Cant save in in backward hook on multi GPU - 3rd post, please help

pytorcher · February 28, 2019, 1:43am

I’m trying to save a value during a backwards hook function with self.X=value1. This works perfectly with 1 GPU but on multiple GPU’s is does not. I can even make it a constant with self.testval = 5. With CUDA_VISIBLE_DEVICES=0 set before the call to backward() it says it has no attribute named testval, but right after it shows it is 5. with CUDA_VISIBLE_DEVICES=0,1 it says no attribute both times. I am completely stuck here.

samster25 · February 28, 2019, 1:47am

Do you apply the hook before or after wrapping the model in DataParallel?

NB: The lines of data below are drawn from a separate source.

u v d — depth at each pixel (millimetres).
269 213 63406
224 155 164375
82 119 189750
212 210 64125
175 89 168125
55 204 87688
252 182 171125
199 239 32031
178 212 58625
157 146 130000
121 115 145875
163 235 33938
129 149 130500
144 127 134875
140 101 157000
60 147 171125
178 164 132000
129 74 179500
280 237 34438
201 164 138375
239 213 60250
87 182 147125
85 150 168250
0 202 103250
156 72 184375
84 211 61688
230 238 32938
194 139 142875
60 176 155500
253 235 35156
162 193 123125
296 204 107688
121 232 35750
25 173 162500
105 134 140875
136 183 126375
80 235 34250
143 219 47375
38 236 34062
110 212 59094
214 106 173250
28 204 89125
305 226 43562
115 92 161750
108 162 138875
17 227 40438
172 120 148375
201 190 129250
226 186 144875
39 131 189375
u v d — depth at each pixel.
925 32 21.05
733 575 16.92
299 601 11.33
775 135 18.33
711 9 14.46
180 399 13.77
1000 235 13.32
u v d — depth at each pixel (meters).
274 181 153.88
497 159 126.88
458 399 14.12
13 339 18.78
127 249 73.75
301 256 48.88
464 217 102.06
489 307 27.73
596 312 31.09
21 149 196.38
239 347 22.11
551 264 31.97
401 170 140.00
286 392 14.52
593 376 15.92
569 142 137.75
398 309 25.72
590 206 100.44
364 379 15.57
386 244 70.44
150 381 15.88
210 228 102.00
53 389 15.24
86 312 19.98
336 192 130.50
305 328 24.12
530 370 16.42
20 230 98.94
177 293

pytorcher · February 28, 2019, 3:31am

I call register_backward_hook when I initialize the nn.Module, then I call DataParallel on the module, then the training with the calls to backward()

samster25 · February 28, 2019, 3:33am

when you call register_backward_hook it traverses the modules that the module has. When you initialize a DataParallel module, it creates a copy of each module for each GPU. I would try doing the register on the DataParallel module

pytorcher · February 28, 2019, 4:17am

Hmmm, that definitely seems like it could be the problem! Right now I am just calling DataParallel on the whole network, while I need to do the backward hook on individual layers. I don’t seem to be able to do net.module.layerID.register_backward_hook. I imagine the net.module part of that is the problem. Do I need to call DataParallel on each layer individually or is there a better way to tell a dataparallel I just want to call the backward hook on one of its submodules?

90% sure the above solved the problem calling dataparallel on each layer individually

MariosOreo · March 7, 2019, 3:40am

Hi,

In my shallow view, the layers is nn.Module same to the whole network, I think if you solve the problem calling dataparallel on each layer individually, you could also calling dataparallel on the whole network and register_backward_hook to specific layers.

pytorcher · March 9, 2019, 10:55pm

Do you mean even if I do end up going in and calling Dataparallel on each layer to solve the problem I should still additionally call DataParallel on the network?